** Task requirements **
Could you convert the material, everything from the line containing "catalogue / barcode: US 1750818" down to the line containing "collector number: 13643", both included, into a two-column CSV headed field and value, with one row per line, each entry in its own quoted field and any line breaks turned into spaces?

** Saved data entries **

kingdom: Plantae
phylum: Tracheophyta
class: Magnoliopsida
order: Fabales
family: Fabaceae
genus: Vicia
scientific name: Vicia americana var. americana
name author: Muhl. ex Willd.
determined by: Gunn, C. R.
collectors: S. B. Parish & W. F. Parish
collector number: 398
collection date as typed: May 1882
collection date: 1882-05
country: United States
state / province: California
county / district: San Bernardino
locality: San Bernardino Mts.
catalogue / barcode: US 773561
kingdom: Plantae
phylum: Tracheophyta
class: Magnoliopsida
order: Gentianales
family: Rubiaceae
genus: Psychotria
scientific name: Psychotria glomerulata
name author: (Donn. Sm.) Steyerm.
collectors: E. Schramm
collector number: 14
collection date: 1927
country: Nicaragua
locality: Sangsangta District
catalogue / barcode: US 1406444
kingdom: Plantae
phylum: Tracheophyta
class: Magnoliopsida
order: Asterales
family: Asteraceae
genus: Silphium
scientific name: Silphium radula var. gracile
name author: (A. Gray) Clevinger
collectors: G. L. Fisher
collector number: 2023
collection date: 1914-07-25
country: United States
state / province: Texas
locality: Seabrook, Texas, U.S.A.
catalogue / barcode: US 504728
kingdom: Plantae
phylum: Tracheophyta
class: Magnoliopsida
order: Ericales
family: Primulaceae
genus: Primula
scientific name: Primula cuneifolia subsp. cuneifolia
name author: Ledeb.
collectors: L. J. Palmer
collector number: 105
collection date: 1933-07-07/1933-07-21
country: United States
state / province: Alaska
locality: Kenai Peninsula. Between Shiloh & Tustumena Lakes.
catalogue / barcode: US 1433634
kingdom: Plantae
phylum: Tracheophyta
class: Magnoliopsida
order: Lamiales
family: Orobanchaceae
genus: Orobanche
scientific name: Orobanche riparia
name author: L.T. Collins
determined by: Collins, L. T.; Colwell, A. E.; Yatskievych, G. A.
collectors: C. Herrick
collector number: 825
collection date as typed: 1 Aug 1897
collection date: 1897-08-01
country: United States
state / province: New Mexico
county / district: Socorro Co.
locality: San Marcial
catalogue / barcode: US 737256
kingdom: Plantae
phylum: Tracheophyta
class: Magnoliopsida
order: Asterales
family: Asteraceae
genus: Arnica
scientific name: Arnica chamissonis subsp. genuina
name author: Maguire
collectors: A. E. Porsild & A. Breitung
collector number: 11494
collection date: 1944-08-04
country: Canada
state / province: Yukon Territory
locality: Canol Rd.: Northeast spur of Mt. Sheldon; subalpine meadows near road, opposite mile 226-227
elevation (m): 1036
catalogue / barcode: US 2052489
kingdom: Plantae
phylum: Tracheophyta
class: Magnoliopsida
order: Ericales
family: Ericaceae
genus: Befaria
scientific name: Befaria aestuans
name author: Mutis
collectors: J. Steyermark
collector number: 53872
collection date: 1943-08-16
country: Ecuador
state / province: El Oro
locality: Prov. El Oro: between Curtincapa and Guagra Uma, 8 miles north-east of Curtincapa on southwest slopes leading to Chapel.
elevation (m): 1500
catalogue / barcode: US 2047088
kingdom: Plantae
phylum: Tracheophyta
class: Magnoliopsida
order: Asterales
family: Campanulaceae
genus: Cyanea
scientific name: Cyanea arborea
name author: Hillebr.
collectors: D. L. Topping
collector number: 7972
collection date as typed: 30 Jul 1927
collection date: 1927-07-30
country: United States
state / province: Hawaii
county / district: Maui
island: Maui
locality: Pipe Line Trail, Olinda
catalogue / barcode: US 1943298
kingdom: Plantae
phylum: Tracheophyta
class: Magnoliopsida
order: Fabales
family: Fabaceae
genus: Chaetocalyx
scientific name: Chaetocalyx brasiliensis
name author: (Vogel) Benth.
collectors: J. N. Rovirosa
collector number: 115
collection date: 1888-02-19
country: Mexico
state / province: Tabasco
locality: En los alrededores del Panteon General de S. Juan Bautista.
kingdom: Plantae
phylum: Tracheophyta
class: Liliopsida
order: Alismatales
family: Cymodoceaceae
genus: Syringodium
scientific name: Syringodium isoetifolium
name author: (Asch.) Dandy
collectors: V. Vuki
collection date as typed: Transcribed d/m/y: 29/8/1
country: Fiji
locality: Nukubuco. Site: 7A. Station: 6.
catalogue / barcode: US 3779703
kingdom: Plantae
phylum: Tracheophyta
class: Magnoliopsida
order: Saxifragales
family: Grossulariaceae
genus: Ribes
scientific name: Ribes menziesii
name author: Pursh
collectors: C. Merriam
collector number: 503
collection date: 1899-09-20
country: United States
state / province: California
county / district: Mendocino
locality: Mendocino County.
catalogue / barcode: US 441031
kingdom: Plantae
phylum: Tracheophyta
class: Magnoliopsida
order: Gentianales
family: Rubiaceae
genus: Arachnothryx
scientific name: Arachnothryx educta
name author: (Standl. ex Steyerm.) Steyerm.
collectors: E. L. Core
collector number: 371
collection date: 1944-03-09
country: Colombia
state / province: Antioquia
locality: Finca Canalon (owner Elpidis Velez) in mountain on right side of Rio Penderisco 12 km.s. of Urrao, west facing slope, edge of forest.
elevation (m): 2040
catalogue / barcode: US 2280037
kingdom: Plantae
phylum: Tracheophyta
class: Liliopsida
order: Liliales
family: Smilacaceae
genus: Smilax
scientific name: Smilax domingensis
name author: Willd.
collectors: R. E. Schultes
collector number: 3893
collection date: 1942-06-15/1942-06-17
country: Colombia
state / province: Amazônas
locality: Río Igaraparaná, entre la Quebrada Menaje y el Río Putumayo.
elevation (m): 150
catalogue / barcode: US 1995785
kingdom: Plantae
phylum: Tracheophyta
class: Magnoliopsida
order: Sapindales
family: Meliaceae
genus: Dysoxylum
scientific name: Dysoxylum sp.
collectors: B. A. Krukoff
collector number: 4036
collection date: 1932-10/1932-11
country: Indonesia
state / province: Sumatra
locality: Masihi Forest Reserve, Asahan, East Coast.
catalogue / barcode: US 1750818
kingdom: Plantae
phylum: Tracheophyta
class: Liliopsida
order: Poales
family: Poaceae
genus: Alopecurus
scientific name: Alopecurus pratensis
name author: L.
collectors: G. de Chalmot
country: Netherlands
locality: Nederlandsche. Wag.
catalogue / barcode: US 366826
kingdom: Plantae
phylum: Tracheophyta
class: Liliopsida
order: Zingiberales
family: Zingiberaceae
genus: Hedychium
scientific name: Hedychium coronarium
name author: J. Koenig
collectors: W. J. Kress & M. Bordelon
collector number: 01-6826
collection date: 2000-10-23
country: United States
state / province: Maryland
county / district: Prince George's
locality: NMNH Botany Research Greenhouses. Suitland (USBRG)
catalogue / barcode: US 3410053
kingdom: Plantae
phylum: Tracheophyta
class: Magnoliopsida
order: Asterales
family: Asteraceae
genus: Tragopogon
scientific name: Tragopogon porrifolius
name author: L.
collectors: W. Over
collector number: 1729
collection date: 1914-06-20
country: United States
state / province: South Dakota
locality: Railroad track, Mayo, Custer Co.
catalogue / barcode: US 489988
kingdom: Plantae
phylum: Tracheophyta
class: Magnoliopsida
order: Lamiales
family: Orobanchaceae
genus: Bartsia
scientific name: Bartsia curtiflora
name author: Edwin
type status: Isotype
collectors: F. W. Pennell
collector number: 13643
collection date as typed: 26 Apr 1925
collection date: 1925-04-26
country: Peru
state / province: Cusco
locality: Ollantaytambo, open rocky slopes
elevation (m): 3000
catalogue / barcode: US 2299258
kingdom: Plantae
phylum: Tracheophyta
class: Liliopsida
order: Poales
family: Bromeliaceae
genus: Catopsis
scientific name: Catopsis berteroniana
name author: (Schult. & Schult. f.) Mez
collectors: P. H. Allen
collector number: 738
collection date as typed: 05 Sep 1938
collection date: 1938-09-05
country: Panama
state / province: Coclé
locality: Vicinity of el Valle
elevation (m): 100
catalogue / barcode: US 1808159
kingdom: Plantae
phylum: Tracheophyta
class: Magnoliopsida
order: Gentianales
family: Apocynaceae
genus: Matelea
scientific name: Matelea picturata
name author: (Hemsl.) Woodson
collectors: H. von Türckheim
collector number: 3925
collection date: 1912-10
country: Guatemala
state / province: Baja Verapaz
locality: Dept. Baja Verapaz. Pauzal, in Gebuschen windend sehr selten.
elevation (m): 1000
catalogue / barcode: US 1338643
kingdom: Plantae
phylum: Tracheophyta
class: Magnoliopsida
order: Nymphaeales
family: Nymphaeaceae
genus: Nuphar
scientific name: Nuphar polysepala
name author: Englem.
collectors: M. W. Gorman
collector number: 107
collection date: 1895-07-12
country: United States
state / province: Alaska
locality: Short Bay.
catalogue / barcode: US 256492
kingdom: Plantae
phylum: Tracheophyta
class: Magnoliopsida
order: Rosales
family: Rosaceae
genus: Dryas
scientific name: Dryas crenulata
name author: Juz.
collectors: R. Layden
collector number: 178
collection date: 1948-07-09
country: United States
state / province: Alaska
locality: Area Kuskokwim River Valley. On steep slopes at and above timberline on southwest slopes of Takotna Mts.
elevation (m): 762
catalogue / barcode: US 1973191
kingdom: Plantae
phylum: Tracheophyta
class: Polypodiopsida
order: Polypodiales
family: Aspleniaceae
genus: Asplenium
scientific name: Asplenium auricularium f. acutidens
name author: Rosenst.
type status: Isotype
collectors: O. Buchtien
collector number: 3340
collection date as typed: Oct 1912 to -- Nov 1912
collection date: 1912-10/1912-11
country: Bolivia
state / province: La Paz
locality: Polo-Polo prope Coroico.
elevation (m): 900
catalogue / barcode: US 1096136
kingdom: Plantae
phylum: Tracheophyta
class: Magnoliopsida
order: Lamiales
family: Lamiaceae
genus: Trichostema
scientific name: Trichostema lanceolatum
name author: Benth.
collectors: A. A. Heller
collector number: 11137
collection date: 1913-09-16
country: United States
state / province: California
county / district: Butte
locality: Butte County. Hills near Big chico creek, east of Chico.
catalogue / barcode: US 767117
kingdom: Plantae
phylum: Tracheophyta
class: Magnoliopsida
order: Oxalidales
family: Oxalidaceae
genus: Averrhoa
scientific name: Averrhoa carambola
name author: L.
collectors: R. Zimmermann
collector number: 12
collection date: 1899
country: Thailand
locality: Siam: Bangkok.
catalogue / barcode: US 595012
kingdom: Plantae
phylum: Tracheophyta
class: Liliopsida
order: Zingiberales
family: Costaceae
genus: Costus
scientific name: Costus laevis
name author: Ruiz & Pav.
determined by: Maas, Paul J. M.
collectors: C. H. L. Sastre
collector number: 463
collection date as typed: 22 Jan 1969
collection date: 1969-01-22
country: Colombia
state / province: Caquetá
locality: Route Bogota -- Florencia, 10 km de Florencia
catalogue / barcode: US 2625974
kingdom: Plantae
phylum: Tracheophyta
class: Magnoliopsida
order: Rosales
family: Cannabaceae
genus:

** Solution to the exercise **
field,value
"catalogue / barcode:","US 1750818"
"kingdom:","Plantae"
"phylum:","Tracheophyta"
"class:","Liliopsida"
"order:","Poales"
"family:","Poaceae"
"genus:","Alopecurus"
"scientific name:","Alopecurus pratensis"
"name author:","L."
"collectors:","G. de Chalmot"
"country:","Netherlands"
"locality:","Nederlandsche. Wag."
"catalogue / barcode:","US 366826"
"kingdom:","Plantae"
"phylum:","Tracheophyta"
"class:","Liliopsida"
"order:","Zingiberales"
"family:","Zingiberaceae"
"genus:","Hedychium"
"scientific name:","Hedychium coronarium"
"name author:","J. Koenig"
"collectors:","W. J. Kress & M. Bordelon"
"collector number:","01-6826"
"collection date:","2000-10-23"
"country:","United States"
"state / province:","Maryland"
"county / district:","Prince George's"
"locality:","NMNH Botany Research Greenhouses. Suitland (USBRG)"
"catalogue / barcode:","US 3410053"
"kingdom:","Plantae"
"phylum:","Tracheophyta"
"class:","Magnoliopsida"
"order:","Asterales"
"family:","Asteraceae"
"genus:","Tragopogon"
"scientific name:","Tragopogon porrifolius"
"name author:","L."
"collectors:","W. Over"
"collector number:","1729"
"collection date:","1914-06-20"
"country:","United States"
"state / province:","South Dakota"
"locality:","Railroad track, Mayo, Custer Co."
"catalogue / barcode:","US 489988"
"kingdom:","Plantae"
"phylum:","Tracheophyta"
"class:","Magnoliopsida"
"order:","Lamiales"
"family:","Orobanchaceae"
"genus:","Bartsia"
"scientific name:","Bartsia curtiflora"
"name author:","Edwin"
"type status:","Isotype"
"collectors:","F. W. Pennell"
"collector number:","13643"